** Selected excerpt follows **

Merbridge - Accelerate your mesh with eBPF
Replacing iptables rules with eBPF allows transporting data directly from inbound sockets to outbound sockets, shortening the datapath between sidecars and services.
The secret of Istio’s abilities in traffic management, security, observability and policy is all in the Envoy proxy. Istio uses Envoy as the “sidecar” to intercept service traffic, with the kernel’s
netfilter packet filter functionality configured by iptables.
There are shortcomings in using iptables to perform this interception. Since netfilter is a highly versatile tool for filtering packets, several routing rules and data filtering processes are applied before reaching the destination socket. For example, from the network layer to the transport layer, netfilter will be used for processing for several times with the rules predefined, like
post_routing and etc. When the packet becomes a TCP packet or UDP packet, and is forwarded to user space, some additional steps like packet validation, protocol policy processing and destination socket searching will be performed. When a sidecar is configured to intercept traffic, the original data path can become very long, since duplicated steps are performed several times.
Over the past two years, eBPF has become a trending technology, and many projects based on eBPF have been released to the community. Tools like Cilium and Pixie show great use cases for eBPF in observability and network packet processing. With eBPF’s
redir capabilities, data packets can be processed efficiently by directly being transported from an inbound socket to an outbound socket. In an Istio mesh, it is possible to use eBPF to replace iptables rules, and accelerate the data plane by shortening the data path.
We have created an open source project called Merbridge, and by applying the following command to your Istio-managed cluster, you can use eBPF to achieve such network acceleration.

** End of Selected excerpt **
** Excerpted data follows **

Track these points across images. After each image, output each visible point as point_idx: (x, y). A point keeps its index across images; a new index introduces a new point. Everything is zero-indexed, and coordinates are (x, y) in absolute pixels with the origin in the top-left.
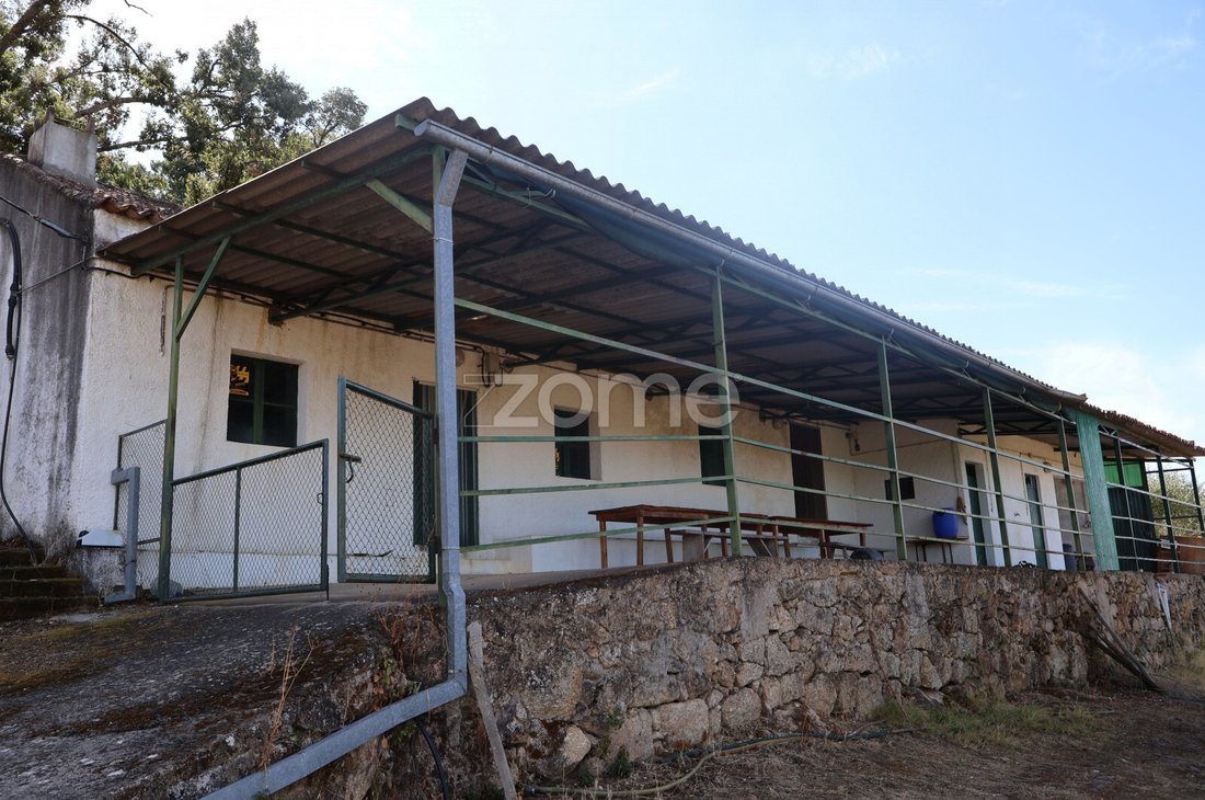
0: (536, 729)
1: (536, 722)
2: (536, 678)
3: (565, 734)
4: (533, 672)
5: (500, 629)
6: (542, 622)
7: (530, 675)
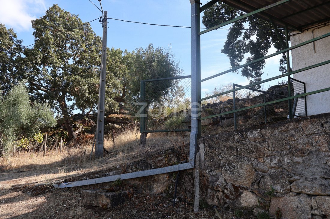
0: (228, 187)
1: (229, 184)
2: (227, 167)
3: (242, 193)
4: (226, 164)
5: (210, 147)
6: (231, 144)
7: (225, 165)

** End of Excerpted data **
** Excerpted data follows **

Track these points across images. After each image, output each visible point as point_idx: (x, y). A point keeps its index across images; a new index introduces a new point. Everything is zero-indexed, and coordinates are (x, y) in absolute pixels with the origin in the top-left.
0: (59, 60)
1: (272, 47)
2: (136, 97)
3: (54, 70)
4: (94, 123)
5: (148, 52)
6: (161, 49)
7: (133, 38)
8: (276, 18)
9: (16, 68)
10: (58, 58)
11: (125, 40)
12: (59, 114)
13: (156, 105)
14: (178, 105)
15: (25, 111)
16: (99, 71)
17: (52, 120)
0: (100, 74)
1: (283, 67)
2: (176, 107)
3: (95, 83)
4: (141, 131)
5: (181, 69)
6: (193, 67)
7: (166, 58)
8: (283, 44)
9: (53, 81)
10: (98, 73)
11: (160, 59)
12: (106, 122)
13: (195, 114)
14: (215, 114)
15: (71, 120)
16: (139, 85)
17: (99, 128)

** End of Excerpted data **

*Directions:*
(A) Echo the Merbridge article word for word, beginning at the words "There are shortcomings" and stopping after "performed several times.".
(B) Carry on the Merbridge article from its final sentence.
The entries have no connection to the Merbridge article.

*Answers for each item:*
(A)
There are shortcomings in using iptables to perform this interception. Since netfilter is a highly versatile tool for filtering packets, several routing rules and data filtering processes are applied before reaching the destination socket. For example, from the network layer to the transport layer, netfilter will be used for processing for several times with the rules predefined, like
post_routing and etc. When the packet becomes a TCP packet or UDP packet, and is forwarded to user space, some additional steps like packet validation, protocol policy processing and destination socket searching will be performed. When a sidecar is configured to intercept traffic, the original data path can become very long, since duplicated steps are performed several times.

(B)
$ kubectl apply -f https://raw.githubusercontent.com/merbridge/merbridge/main/deploy/all-in-one.yaml
With Merbridge, the packet datapath can be shortened directly from one socket to another destination socket, and here’s how it works.
sockops for performance optimization
Network connection is essentially socket communication. eBPF provides a function
bpf_msg_redirect_hash, to directly forward the packets sent by the application in the inbound socket to the outbound socket. By entering the function mentioned before, developers can perform any logic to decide the packet destination. According to this characteristic, the datapath of packets can noticeably be optimized in the kernel.
sock_map is the crucial piece in recording information for packet forwarding. When a packet arrives, an existing socket is selected from the
sock_map to forward the packet to. As a result, we need to save all the socket information for packets to make the transportation process function properly. When there are new socket operations — like a new socket being created — the
sock_ops function is executed. The socket metadata is obtained and stored in the
sock_map to be used when processing packets. The common key type in the
sock_map is a “quadruple” of source and destination addresses and ports. With the key and the rules stored in the map, the destination socket will be found when a new packet arrives.
The Merbridge approach
Let’s introduce the detailed design and implementation principles of Merbridge step by step, with a real scenario.
Istio sidecar traffic interception based on iptables
When external traffic hits your application’s ports, it will be intercepted by a
PREROUTING rule in iptables, forwarded to port 15006 of the sidecar container, and handed over to Envoy for processing. This is shown as steps 1-4 in the red path in the above diagram.
Envoy processes the traffic using the policies issued by the Istio control plane. If allowed, the traffic will be sent to the actual container port of the application container.
When the application tries to access other services, it will be intercepted by an
OUTPUT rule in iptables, and then be forwarded to port 15001 of the sidecar container, where Envoy is listening. This is steps 9-12 on the red path, similar to inbound traffic processing.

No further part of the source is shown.